Geral
30/04/2012 A tuberculose está dizimando rebanhos bovinos e deixando em estado de alerta criadores na região do Meio-oeste catarinense. Após receber a informação de que focos da doença estão se espalhando, a Central de Jornalismo da Rádio Catarinense foi a campo conferir a situação. Nesta quinta-feira, a Cidasc (Companhia Integrada de Desenvolvimento Agrícola de Santa Catarina) em Florianópolis confirmou que três propriedades foram interditadas na Ammoc e estão sendo monitoradas pela Secretaria Estadual de Agricultura: em Herval D' Oeste, Água Doce e em Ouro.
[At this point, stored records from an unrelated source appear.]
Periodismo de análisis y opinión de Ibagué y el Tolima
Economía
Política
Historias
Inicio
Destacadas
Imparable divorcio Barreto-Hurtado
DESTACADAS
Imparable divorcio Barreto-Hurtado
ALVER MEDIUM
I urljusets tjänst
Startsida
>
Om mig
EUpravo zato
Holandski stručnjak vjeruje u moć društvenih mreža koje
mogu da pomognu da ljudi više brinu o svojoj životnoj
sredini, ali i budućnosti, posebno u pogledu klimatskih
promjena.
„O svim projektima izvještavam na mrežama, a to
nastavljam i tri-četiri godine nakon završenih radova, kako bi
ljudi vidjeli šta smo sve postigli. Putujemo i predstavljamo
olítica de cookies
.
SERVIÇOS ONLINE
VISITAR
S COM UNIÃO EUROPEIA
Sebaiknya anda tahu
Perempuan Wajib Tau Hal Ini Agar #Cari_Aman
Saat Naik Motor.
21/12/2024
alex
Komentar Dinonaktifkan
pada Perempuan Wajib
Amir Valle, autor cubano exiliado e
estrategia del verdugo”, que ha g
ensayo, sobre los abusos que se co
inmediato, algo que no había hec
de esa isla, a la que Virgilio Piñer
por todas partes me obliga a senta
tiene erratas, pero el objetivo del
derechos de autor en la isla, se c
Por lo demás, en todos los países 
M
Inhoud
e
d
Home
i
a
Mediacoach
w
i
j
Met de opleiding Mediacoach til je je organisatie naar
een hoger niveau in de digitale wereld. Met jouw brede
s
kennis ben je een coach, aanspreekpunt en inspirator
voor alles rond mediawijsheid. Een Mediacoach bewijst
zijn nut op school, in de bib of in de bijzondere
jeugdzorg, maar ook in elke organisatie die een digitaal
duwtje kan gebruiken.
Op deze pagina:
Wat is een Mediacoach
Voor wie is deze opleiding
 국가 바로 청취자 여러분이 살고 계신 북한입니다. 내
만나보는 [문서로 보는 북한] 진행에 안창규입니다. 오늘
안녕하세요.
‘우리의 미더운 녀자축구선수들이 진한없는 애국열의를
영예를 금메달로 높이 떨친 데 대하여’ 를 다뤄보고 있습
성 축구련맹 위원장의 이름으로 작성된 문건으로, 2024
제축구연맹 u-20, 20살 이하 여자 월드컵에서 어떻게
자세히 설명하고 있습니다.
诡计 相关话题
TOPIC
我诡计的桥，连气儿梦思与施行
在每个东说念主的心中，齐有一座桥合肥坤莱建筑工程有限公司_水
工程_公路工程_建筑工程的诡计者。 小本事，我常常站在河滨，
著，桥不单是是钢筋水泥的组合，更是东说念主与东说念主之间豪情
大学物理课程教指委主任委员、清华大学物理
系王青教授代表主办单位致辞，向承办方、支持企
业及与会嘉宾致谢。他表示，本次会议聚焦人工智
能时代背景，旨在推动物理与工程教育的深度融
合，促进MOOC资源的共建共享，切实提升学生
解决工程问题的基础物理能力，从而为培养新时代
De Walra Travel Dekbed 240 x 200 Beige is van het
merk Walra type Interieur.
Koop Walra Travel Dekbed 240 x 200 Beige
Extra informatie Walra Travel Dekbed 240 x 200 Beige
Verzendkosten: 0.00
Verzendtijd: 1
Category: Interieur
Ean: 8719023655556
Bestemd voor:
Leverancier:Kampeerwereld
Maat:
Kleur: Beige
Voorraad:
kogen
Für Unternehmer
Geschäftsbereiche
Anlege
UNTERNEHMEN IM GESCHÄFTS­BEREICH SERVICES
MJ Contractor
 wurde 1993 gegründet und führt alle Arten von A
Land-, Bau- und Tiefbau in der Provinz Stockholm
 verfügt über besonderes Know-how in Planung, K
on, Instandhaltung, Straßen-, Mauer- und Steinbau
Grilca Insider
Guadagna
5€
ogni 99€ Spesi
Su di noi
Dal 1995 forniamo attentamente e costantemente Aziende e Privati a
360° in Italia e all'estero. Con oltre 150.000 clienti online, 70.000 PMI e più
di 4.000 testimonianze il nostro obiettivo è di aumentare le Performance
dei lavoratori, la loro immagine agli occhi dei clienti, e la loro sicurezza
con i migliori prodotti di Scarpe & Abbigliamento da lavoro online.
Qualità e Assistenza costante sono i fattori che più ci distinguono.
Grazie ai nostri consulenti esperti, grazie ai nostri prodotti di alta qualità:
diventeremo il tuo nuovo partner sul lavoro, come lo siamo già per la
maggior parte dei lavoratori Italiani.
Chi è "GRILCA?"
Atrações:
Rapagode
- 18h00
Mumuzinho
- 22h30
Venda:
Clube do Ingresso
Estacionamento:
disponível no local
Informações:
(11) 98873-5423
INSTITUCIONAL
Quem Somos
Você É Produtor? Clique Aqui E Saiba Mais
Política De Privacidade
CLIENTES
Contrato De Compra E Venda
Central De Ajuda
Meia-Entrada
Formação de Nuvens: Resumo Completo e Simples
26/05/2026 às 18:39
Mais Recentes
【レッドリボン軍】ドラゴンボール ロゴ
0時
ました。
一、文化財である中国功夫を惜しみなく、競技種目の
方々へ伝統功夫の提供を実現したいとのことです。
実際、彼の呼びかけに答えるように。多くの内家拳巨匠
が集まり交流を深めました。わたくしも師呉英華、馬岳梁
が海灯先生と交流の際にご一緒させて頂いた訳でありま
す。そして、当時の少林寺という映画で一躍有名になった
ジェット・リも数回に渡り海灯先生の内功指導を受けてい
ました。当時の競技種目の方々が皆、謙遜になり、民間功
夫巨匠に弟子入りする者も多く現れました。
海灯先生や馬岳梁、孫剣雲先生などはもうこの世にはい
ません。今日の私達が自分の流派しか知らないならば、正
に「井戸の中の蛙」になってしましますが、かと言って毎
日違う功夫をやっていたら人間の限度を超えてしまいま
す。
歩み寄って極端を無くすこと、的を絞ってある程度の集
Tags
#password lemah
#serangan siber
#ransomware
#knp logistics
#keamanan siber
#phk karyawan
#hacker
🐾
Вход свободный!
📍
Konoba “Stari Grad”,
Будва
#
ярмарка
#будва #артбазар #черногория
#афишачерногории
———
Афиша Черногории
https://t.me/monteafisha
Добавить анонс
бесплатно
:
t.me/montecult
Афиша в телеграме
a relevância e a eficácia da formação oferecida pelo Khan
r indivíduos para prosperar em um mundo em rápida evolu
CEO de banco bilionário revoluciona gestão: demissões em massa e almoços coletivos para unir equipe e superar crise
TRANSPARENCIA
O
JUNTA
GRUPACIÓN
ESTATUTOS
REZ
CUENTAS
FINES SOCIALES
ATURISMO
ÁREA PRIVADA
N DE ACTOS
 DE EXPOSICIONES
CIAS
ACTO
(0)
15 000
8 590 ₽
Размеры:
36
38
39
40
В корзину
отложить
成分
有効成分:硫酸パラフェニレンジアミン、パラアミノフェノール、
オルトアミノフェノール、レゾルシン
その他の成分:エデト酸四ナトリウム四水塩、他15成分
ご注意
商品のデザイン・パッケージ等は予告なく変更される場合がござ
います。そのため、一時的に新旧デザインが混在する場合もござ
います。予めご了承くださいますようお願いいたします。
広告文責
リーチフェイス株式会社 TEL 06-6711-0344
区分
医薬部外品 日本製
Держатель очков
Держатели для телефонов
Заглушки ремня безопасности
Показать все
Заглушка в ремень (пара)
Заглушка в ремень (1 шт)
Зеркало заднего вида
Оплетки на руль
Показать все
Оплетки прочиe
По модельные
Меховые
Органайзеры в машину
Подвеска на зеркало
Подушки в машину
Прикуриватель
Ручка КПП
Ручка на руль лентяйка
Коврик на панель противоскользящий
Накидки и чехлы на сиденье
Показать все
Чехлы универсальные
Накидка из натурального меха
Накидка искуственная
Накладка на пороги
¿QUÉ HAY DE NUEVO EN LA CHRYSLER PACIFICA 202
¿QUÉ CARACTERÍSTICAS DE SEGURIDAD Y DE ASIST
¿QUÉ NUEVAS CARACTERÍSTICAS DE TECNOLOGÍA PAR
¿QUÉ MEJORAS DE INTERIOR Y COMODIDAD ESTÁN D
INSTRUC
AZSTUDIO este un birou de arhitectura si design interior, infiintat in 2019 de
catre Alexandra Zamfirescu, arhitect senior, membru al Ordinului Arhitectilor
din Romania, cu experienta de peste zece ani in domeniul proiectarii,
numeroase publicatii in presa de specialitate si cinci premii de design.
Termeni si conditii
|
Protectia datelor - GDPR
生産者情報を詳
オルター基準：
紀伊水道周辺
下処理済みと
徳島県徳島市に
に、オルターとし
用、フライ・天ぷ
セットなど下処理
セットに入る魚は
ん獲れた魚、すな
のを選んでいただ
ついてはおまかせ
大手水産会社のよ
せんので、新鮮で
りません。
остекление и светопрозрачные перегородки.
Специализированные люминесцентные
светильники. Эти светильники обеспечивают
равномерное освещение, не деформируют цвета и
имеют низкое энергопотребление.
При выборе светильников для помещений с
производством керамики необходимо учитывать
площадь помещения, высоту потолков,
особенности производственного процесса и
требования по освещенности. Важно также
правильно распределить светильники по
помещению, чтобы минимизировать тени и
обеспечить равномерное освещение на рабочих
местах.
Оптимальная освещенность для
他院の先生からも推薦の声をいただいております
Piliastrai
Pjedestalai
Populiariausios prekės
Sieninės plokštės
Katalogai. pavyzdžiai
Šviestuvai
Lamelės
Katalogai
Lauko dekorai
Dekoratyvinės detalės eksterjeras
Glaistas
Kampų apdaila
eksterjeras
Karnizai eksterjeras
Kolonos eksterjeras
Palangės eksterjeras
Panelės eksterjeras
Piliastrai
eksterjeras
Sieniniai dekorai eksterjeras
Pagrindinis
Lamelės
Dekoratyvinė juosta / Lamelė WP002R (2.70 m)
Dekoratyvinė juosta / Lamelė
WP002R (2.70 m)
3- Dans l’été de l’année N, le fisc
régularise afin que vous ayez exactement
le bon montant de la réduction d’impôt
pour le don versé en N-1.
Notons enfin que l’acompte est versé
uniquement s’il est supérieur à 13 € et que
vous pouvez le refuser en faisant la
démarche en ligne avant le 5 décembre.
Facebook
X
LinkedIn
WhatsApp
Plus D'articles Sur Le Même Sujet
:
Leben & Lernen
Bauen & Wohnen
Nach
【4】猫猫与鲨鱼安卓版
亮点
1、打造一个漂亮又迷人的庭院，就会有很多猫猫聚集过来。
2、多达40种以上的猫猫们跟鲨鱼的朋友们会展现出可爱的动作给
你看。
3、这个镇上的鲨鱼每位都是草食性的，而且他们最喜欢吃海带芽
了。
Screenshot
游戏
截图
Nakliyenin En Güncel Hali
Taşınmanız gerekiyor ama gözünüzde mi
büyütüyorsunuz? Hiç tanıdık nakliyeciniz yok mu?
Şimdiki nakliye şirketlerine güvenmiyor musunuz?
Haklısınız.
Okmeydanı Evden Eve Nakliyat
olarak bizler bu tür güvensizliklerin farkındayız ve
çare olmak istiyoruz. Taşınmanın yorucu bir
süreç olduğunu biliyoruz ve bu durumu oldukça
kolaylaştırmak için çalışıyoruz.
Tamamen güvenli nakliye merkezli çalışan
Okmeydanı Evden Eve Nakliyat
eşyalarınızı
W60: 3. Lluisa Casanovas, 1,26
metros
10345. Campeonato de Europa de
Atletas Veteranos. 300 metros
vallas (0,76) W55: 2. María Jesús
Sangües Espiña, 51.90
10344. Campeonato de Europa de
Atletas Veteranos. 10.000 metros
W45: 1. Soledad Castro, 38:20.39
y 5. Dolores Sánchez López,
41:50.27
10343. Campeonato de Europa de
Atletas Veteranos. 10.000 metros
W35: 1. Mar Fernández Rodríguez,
De acordo com a Cidasc, na propriedade localizada no distrito de Santa Lúcia em Ouro foram seis animais; em Água Doce três processos na mesma propriedade localizada na linha Heberle, totalizando 48 bovinos. E na linha Serra Alta, interior de Herval D' Oeste foram sacrificados 33 animais. A reportagem da Catarinense esteve na propriedade onde surgiu o foco da tuberculose em Herval. O criador, cujo nome será preservado, relata que das 33 vacas leiteiras restaram apenas três. Ele conta sem esconder o desânimo que produzia em média 300 litros de leite por dia e agora ficou numa situação difícil. Os animais foram levados para o abate no dia de ontem em um frigorífico de Timbó, no Médio Vale do Itajaí. Ouça o relato
Ressarcimento
A Secretaria Estadual da Agricultura possui o Fundo Estadual de Sanidade Animal (Fundesa) onde uma comissão avalia os animais para ser paga indenização ao produtor. O preço do quilo de abate pago pelo governo é de acordo com a tabela definida pelo Conselho Estadual de Política Agrícola (Cepa). O criador de linha Santa Clara em Herval D' Oeste questiona o valor pago pelo Governo do Estado, de R$ 3,30 o quilo. Segundo ele, o montante é insuficiente para cobrir não o custo com os animais.
Risco à saúde
O diretor técnico da Cidasc em Florianópolis, João Marques, explica que após a constatação da doença os animais são encaminhados para abate sanitário, já que não existe tratamento para a tuberculose nos animais. O produtor tem direito a indenização para amenizar pelo menos uma parte do prejuízo. Depois são feitos pelo menos mais dois testes até que se obtenha dois resultados negativos de plantel para a propriedade ser liberada. Ele orienta a vacinação do rebanho. Tanto a tuberculose quanto brucelose são riscos para a pessoa que convive com o animal e aqueles que consomem produtos de origem animal, sobretudo leite cru ou queijo com leite não fervido.
Tratamento
Quando constatado o caso de tuberculose a pessoa é orientada a procurar a Unidade Sanitária que vai determinar o procedimento em relação aos exames necessários às pessoas da família ou outras que tiveram contato mais íntimo com os animais para verificação da ocorrência da infecção. A transmissão da doença também pode acontecer pela eliminação da bactéria da tuberculose pelo ar através do espirro do animal, contato com sangue do bovino (inclusive veterinários precisam estar protegidos em partos para não serem contaminados) e apesar de ser raro pode ocorrer também pelo consumo da carne do animal doente, além do contato direto interpessoal.
Diagnóstico em SC
O diretor técnico da Cidasc informa que a partir do mês que vem será feito um inquérito epidemiológico de brucelose e tuberculose no Estado para se ter uma definição da incidência desses casos. O responsável pelo programa de combate à tuberculose na região da Ammoc, Celso Brancher, explica que os principais sintomas são tosse com secreção, falta de apetite, perda de peso, cansaço, febre, suor excessivo, dores musculares, dificuldade na respiração e eliminação de sangue. Ele ressalta que os medicamentos são fornecidos gratuitamente pela Gerência Regional de Saúde. O tratamento tem duração de seis meses.
Tuberculose
A tuberculose, chamada antigamente de "peste cinzenta", e conhecida também como tísica pulmonar ou "doença do peito", é uma doença infecciosa causada pela bactéria conhecida como bacilo-de-koch. Estima-se que a bactéria causadora tenha evoluído a partir de outras bactérias do gênero.